The Future of Biochar in Cocoa Systems

Biochar application has shown to have the potential to significantly increase crop yields in tropical agricultural systems. Reportedly, biochar application can positively affect root development by increasing root biomass and root surface area (in some cases more than 30%), thus alleviating plant nutrient and water deficiencies. Implementation of biochar-based fertilization to smallholder cocoa (agroforestry) systems and other tropical perennial crop systems can contribute to achieving a number of sustainable development goals, namely SDG1 (no poverty), SDG2 (zero hunger), SDG 13 (climate action) and SDG15 (life on land). This is, through providing more income and higher yields to farmers in conjunction with high carbon sequestration while reducing the fossil-fuel dependence of industrial fertilizer production and enhancing a number of other ecosystem functions and services.
The ecosystem service of sequestering carbon is a major advantage of biochar and therefore of high interest. An iterative process of biochar application possesses the potential to build up substantial carbon sinks. The agronomic application of pyrogenic carbon is recognised as a crucial (and multi-functional) negative emission technology. It has the potential for high offsets and rapid implementation according to the latest report of IPCC (2019). Moreover, through verification and trading of biochar-based carbon credits (e.g. through EBC, 2020) additional revenues can be generated by cocoa farmers.
Looking at the benefits of biochar on cocoa systems is a novel research line with a high societal impact potential. To date, no published scientific research exists about the effect of biochar-based fertilization on cocoa crop productivity using field trials. On the other hand, our research is supported by a fast-growing biochar related research community delivering steadily more data for other crops as well as new methods on biochar-based fertilization and soil improvement in tropical agriculture. This can potentially benefit research and technologies applicable to cocoa cultivation. Since 2020 the Institute of Tropical Plant Production and Agroecosystem Modelling (TROPAGS) of the University of Göttingen collaborates with the Ithaka Institute for Carbon Intelligence in a research effort to deepen the understanding of the agronomic potential of biochar application in cocoa production systems. This collaborative research is carried out in the greenhouse and through field trials and addresses relevant knowledge gaps in basic understanding and more applied research topics. Field experiments are currently conducted in Ghana, where the Ithaka Institute supported by the University of Göttingen is working in close cooperation with the local cocoa farmer communities and with a private sector partner who holds a major share of the global cocoa market.

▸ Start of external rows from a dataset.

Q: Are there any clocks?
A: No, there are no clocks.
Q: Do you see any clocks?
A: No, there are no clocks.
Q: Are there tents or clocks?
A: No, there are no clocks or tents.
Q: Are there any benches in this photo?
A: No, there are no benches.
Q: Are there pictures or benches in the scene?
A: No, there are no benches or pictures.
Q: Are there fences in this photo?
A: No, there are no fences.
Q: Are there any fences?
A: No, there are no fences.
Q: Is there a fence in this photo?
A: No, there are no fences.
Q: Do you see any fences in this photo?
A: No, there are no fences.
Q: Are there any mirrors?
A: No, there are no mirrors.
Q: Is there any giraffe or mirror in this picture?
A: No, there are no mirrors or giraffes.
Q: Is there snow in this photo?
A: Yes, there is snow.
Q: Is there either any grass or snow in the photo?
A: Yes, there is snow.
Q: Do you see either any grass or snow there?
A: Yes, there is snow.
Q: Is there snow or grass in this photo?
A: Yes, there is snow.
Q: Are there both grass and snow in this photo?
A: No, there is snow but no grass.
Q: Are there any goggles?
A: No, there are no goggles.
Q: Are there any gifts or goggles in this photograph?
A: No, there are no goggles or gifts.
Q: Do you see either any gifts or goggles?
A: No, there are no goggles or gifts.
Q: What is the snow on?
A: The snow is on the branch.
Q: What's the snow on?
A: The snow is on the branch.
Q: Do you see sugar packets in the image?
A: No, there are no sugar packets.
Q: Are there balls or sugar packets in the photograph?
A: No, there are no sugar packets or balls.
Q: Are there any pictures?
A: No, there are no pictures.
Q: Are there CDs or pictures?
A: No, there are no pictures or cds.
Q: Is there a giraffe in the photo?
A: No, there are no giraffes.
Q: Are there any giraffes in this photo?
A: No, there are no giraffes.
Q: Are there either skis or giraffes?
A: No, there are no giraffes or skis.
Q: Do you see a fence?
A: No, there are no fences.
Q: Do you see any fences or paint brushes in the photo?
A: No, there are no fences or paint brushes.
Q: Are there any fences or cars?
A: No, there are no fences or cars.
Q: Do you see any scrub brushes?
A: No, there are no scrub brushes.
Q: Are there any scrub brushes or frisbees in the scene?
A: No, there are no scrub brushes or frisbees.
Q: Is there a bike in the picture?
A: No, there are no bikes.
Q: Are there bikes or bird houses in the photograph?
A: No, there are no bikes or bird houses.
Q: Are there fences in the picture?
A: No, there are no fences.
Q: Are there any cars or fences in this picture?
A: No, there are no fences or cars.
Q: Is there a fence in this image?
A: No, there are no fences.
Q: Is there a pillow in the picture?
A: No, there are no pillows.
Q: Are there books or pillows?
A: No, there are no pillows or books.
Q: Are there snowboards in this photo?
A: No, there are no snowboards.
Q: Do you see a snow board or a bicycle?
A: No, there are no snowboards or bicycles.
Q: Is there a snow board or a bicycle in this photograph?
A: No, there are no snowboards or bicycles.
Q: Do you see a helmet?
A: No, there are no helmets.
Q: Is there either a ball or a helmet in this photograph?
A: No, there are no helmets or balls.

Fig.1: Cocoa – Biochar trial at the University of Göttingen

During a field trial pilot launched in October 2020 in Ghana, a decentral scheme of biochar production was tested in Ghana. The team deployed “Kon-Tiki” kilns, i.e. flame curtain pyrolysis, to convert production residues of the coco value chain, namely pods and pruning wood, into biochar. Kon-Tiki kilns can be established decentralised and at very low costs.

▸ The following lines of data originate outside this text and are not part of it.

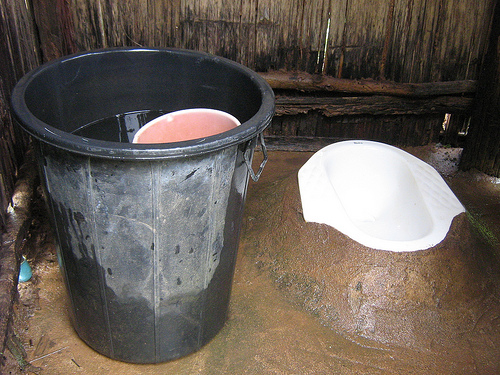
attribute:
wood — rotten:
[254, 0, 476, 152]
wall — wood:
[0, 0, 494, 160]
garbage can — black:
[8, 42, 279, 368]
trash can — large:
[12, 42, 274, 354]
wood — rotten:
[19, 0, 489, 140]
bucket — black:
[26, 36, 280, 369]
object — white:
[130, 105, 231, 149]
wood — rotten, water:
[252, 12, 468, 151]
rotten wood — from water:
[271, 50, 405, 123]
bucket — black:
[57, 59, 304, 340]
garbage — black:
[18, 35, 283, 362]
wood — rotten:
[273, 27, 471, 99]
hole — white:
[289, 134, 464, 251]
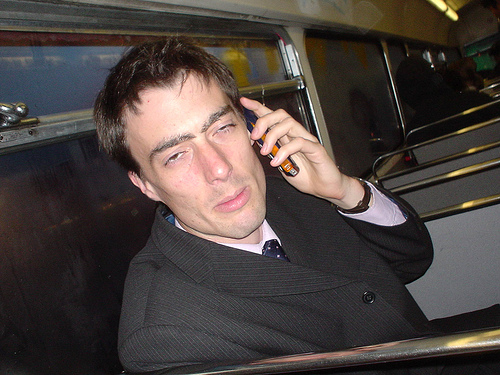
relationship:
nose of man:
[190, 139, 234, 184] [90, 37, 434, 375]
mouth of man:
[211, 184, 251, 214] [90, 37, 434, 375]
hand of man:
[237, 92, 347, 201] [90, 37, 434, 375]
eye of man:
[163, 149, 191, 168] [127, 84, 340, 317]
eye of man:
[212, 120, 234, 137] [118, 87, 323, 291]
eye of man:
[160, 145, 191, 169] [118, 87, 323, 291]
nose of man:
[190, 139, 234, 184] [136, 86, 294, 243]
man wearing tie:
[90, 37, 434, 375] [262, 238, 292, 263]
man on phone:
[73, 36, 440, 323] [238, 100, 309, 195]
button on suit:
[361, 291, 374, 307] [116, 175, 434, 374]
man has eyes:
[90, 37, 434, 375] [166, 115, 246, 167]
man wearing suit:
[90, 37, 434, 375] [116, 175, 434, 374]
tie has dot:
[259, 238, 291, 263] [276, 254, 280, 259]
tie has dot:
[259, 238, 291, 263] [265, 245, 272, 250]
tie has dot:
[259, 238, 291, 263] [275, 244, 278, 249]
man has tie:
[90, 37, 434, 375] [259, 238, 291, 263]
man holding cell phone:
[90, 37, 434, 375] [244, 113, 299, 178]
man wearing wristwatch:
[90, 37, 434, 375] [338, 174, 372, 220]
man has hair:
[90, 37, 434, 375] [91, 33, 251, 175]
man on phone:
[90, 37, 434, 375] [254, 127, 303, 193]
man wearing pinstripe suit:
[90, 37, 434, 375] [116, 176, 435, 375]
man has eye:
[90, 37, 434, 375] [211, 122, 234, 135]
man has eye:
[90, 37, 434, 375] [161, 143, 191, 165]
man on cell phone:
[90, 37, 434, 375] [243, 111, 300, 178]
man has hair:
[90, 37, 434, 375] [91, 49, 239, 76]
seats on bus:
[382, 103, 499, 281] [12, 18, 490, 348]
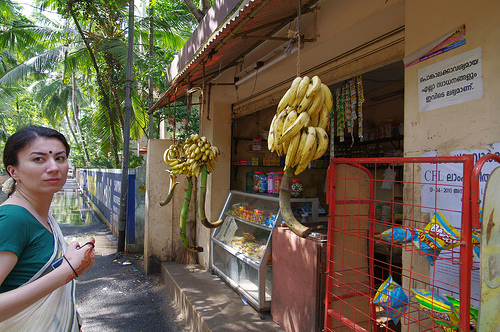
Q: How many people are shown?
A: One.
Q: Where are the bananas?
A: Hanging.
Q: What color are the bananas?
A: Yellow.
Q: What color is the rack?
A: Red.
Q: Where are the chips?
A: On rack.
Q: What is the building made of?
A: Stone.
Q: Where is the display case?
A: Front of store.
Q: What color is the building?
A: Tan.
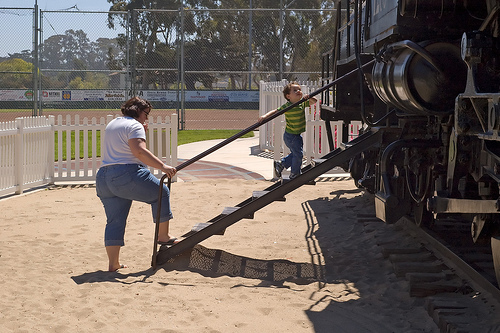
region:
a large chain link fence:
[12, 7, 314, 131]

Fig.2: Map, modified from Läderach et al. 2013, showing project locations in Ghana

The biochar produced, was consecutively milled and converted into a liquid biochar-based fertilizer and applied directly into the cocoa plant root zone through a novel injection technology. For the first time this new technology allows for a biochar incorporation in already established perennial systems. In Ghana, field experiments have been established covering distinguished cocoa age classes (mature and seedling stage) and climatic zones (wet region with nutrient constrains and dry region with water constrains). Parameters ranging from drought (seasonal Harmattan) survival rate, growth and vigour, to yield data are continuously monitored. There are plans to upscale to other cocoa production regions including Indonesia, Ecuador and Ivory Coast.
The ongoing field research will be complemented by laboratory and greenhouse-based trials at the University of Göttingen to enhance the mechanistic understanding of the underlying principles. The experiments shall utilize lysimeters and rhizoboxes to evaluate the effect of biochar application on drought stress, root morphology, phosphorus mobilisation and aluminium immobilisation.